What to work on
Please answer from the text on mitophagy: where does the SCFFBXL4 ubiquitin ligase complex localize in unstressed cells?

Cells employ mitophagy, a specialised form of autophagy, to selectively remove damaged or excess mitochondria. Different conditions like hypoxia, cellular differentiation, and mitochondrial damage can induce mitophagy. However, the mechanisms governing the selective removal of dysfunctional mitochondria under basal conditions are poorly understood.
We have shown that the SCFFBXL4 ubiquitin ligase complex localizes to the mitochondrial outer membrane in unstressed cells to mediate the ubiquitylation and degradation of the mitophagy receptors NIX and BNIP3, thereby suppressing basal mitophagy. Furthermore, we found that pathogenic variants of FBXL4 associated with encephalopathic mtDNA depletion syndrome (MTDPS13) fail to interact efficiently with the core SCF ubiquitin ligase machinery or facilitate the degradation of NIX and BNIP3, leading to excessive basal mitophagy due to the accumulation of these receptors.

Raw data
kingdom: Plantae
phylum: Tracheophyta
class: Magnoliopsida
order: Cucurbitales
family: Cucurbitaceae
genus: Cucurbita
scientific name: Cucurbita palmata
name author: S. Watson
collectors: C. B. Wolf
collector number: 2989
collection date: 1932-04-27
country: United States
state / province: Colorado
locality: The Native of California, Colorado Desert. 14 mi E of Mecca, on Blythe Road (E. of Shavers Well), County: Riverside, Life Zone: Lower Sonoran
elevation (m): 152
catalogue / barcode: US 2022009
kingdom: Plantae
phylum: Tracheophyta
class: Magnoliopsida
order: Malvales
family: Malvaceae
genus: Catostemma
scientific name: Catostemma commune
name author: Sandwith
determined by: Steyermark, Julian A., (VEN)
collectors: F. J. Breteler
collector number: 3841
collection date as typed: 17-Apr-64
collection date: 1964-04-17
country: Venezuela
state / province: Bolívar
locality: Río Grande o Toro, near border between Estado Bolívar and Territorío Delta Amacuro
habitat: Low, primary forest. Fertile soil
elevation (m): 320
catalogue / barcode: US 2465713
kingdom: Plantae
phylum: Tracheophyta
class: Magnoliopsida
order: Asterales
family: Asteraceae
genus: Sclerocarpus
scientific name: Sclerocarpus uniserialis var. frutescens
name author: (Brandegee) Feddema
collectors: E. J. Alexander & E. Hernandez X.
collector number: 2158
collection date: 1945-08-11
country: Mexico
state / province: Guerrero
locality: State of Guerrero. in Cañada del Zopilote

Problem solution
The mitochondrial outer membrane.